#### Texte de référence
---+---

Une voiture de police attaquée par des manifestants d'extrême-droite hier soir à Jérusalem. Crédit : police israélienne.

4 policiers israéliens blessés samedi soir à Jérusalem dans une manifestation d’extrême-droite

Les manifestants ont lancé des bouteilles et des pierres sur les forces de l’ordre, et perturbé la circulation. 21 personnes ont été arrêtées.

L’objet de leur colère c’est la mort d’Ahuvia Sandak, accusé d’avoir jeté des pierres sur des Palestiniens. Cet adolescent de 16 ans, a perdu la vie l’année dernière dans un accident de voiture alors qu’il fuyait la police.

---+---

#### Données fournies

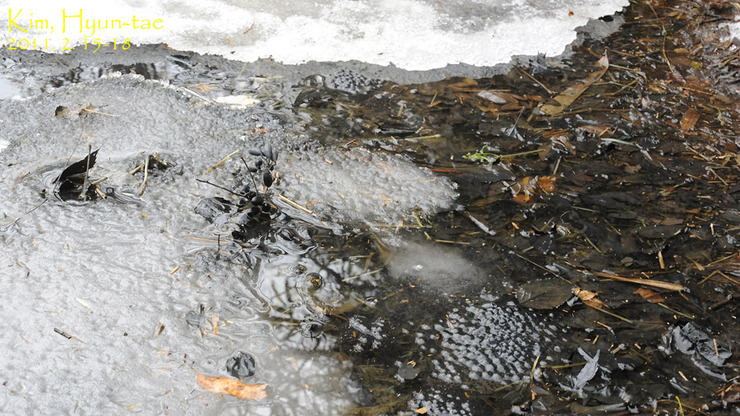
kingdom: Animalia
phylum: Chordata
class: Amphibia
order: Anura
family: Ranidae
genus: Rana
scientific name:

---+---

#### Exercices à traiter
1/ Combien de personnes ont été arrêtées selon l'article sur la manifestation à Jérusalem ?
2/ Poursuivez l'article sur la manifestation à Jérusalem au-delà de sa dernière phrase.
Les enregistrements proviennent d'une autre source.

#### Réponses par exercice
1/ 21 personnes ont été arrêtées.

2/
Le député d’extrême droite Itamar Ben Gvir, chef du Parti sioniste religieux présent à la manifestation a déclaré : « J’ai entendu dire qu’ils battaient les garçons et les filles avec violence. Je suis venu ici pour que la police s’arrête. Bezalel Smotritch lui aussi membre du parti sioniste religieux a affirmé que les policiers violents devaient retirer immédiatement leur uniforme et aller immédiatement en prison. L’organisation d’aide juridique d’extrême droite Honenu, accuse les policiers d’avoir fait un usage excessif de la force, notamment en tirant au canon à eau sur une jeune fille.

Vendredi, au même endroit, une manifestation similaire a déjà eu lieu. Là aussi, des manifestants ont attaqué les forces de sécurité, brisé les vitres d’un véhicule de police et blessé au moins un agent. Parmi ceux qui ont été arrêté pour troubles à l’ordre public, Shalhevet Goldstein, la fiancée d’Ahuvia Sandak.  

Un an après la mort de l’adolescent, la colère reste vive. Les manifestants estiment que la police en est responsable et réclament des poursuites judiciaires.